───── Passage du texte ─────
Hongdae, un quartier animé de Séoul. ©SarahBlieux

Kimchi, tradition millénaire

Autre moment privilégié auquel Sarah Blieux a pu assister, c’est le Gimjang, le jour où les familles coréennes préparent leur kimchi — cet aliment fermenté très sain qui fait fureur dans le monde entier! — pour l’année entière. « La première fois que j’ai rencontré ma belle-famille, c’était pendant la journée du kimchi. On devait le préparer tous ensemble. La maman ne s’attendait pas à ce que j’ai des tatouages, mais ils ont été vachement ouverts. Assis autour d’un grand bac en plastique on a étalé la sauce à base de gochujang sur le choux pendant 4h. A ce moment-là, je ne parlais pas du tout coréen, mais ils m’ont montré les gestes à faire. Et puis ils sont tellement expressifs! Les Coréens ont parfois l’air froid, mais ils sont très avenants, très fiers de pouvoir expliquer leur histoire, leur culture. »

Une culture culinaire notamment, encore très vivante. « Devant chez moi, il y a encore des petites maisons habitées par des personnes âgées qui n’utilisent pas de frigo mais conservent leurs fermentations dans de pots en terre cuite, appelés Onggi. Tandis que sur les marchés, on vend en vrac de la pâte de soja séchée ou du gochujang artisanal », raconte la jeune femme.

Un marché à Séoul. ©SarahBlieux

Kongguksu, recette coréenne estivale

C’est Hojae, le copain Coréen de Sarah Blieux, qui lui a appris cette recette traditionnelle dont elle raffole. On consomme le Kongguksu généralement l’été en Corée du Sud. Il s’agit d’un plat de nouilles de blé servies dans un bouillon de lait de soja froid. « Un plat très rafraîchissant! », commente la jeune femme.

Ingrédients (pour env. 4 pers.):

500g de graines de soja, 1l d’eau, 30g de pignons de pin, concombre, carotte, 2 oeufs durs, 400g de nouilles fines de blé sōmen ou soba, graines de sésame, sel.

Préparation:

Faire tremper les graines de soja dans de l’eau froide durant 4h. Égoutter et rincer de nouveau à l’eau froide.
───── Données brutes ─────
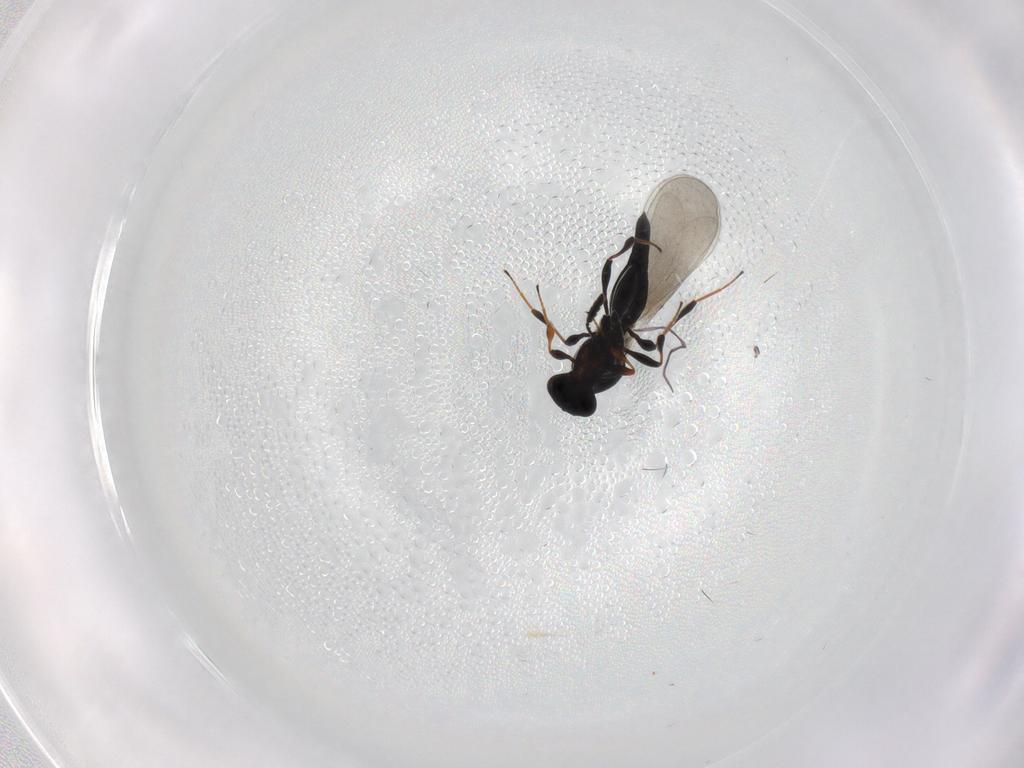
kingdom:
─────
§ **Exercice 1**
Modifiez le passage de l'article sur la cuisine coréenne qui s'ouvre sur les mots contenant « Kongguksu, recette coréenne » et se referme sur « à l’eau froide. », en y remplaçant « graines de soja » par « fèves de soja ».
§ **Exercice 2**
Reprenez l'article sur la cuisine coréenne là où il s'interrompt et rédigez-en la suite.

§ **Zone de réponse 1**
Kongguksu, recette coréenne estivale

C’est Hojae, le copain Coréen de Sarah Blieux, qui lui a appris cette recette traditionnelle dont elle raffole. On consomme le Kongguksu généralement l’été en Corée du Sud. Il s’agit d’un plat de nouilles de blé servies dans un bouillon de lait de soja froid. « Un plat très rafraîchissant! », commente la jeune femme.

Ingrédients (pour env. 4 pers.):

500g de fèves de soja, 1l d’eau, 30g de pignons de pin, concombre, carotte, 2 oeufs durs, 400g de nouilles fines de blé sōmen ou soba, graines de sésame, sel.

Préparation:

Faire tremper les fèves de soja dans de l’eau froide durant 4h. Égoutter et rincer de nouveau à l’eau froide.

§ **Zone de réponse 2**
Mettre ensuite les graines de soja dans une marmite avec de l’eau et faire bouillir environ 15-20 min, jusqu’à ce que les graines soient tendres. Retirer du feu et égoutter.

Placer ensuite les graines dans un grand bol d’eau froide et malaxer afin d’enlever la peau du soja. Égoutter et laisser de côté.

À l’aide d’un robot, mixer 750g de soja cuit avec 1l d’eau, un peu de sel, les pignons de pin et 1 c.à.s. de graines de sésame. Mixer jusqu’à ce que le bouillon soit ni trop épais, ni trop liquide. Il doit être bien lisse. Réserver au frigo.

Couper un peu de concombre et de carotte en julienne. Réserver.

Cuire les nouilles quelques minutes dans de l’eau bouillante. Égoutter puis passer sous l’eau froide.

Dans un bol à soupe, verser une à deux louches de bouillon de soja. Ajouter ensuite une portion de nouilles froides au centre du bol. Déposer un peu de julienne de légumes au-dessus des nouilles, puis ajouter un demi oeuf dur. Saupoudrer le tout de quelques graines de sésame. 

Déguster bien frais!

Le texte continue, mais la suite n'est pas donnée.